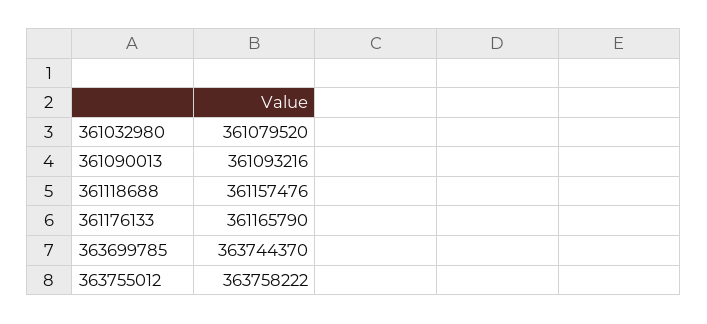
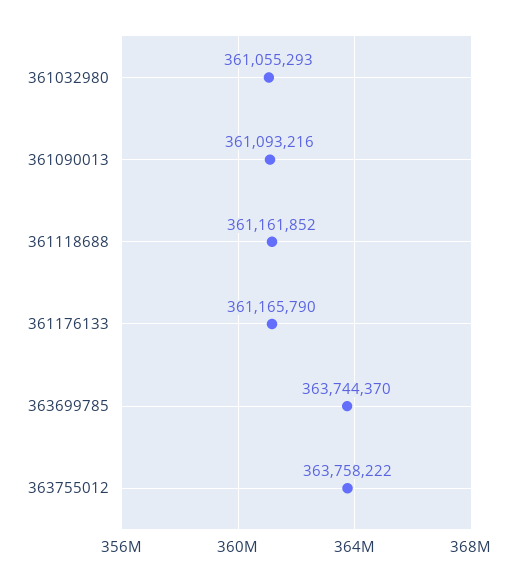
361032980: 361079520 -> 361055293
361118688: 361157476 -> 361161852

------------------------

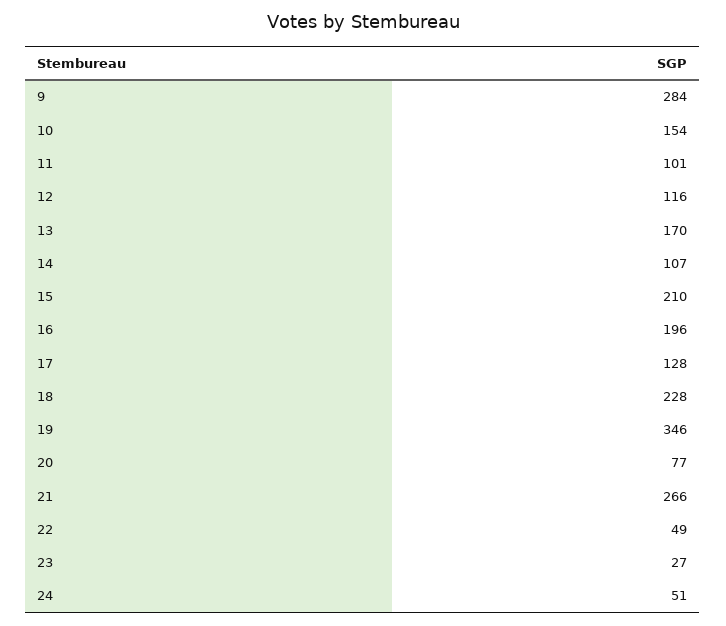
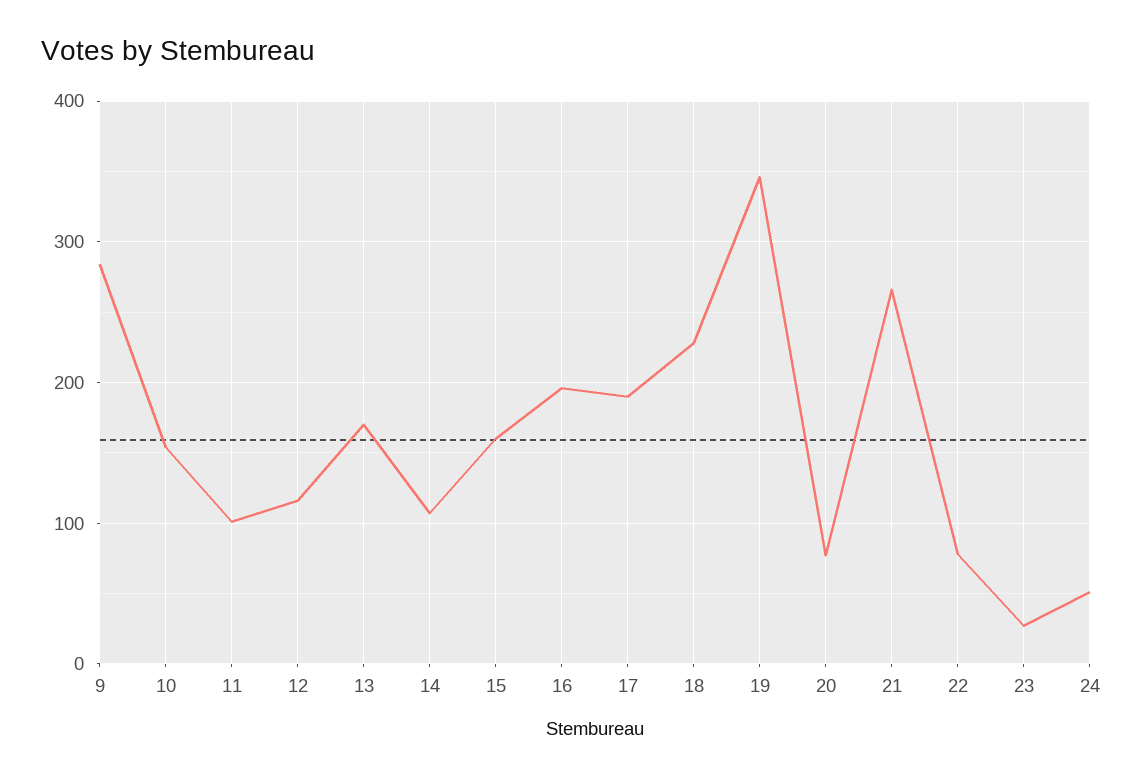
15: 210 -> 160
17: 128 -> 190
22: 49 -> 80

------------------------

Transcribe the lines above between the line holding "361032980: 361079520 -> 361055293" and the line holding "361118688: 361157476 -> 361161852", inclusive, exactly as they stand and with nothing added.

361032980: 361079520 -> 361055293
361118688: 361157476 -> 361161852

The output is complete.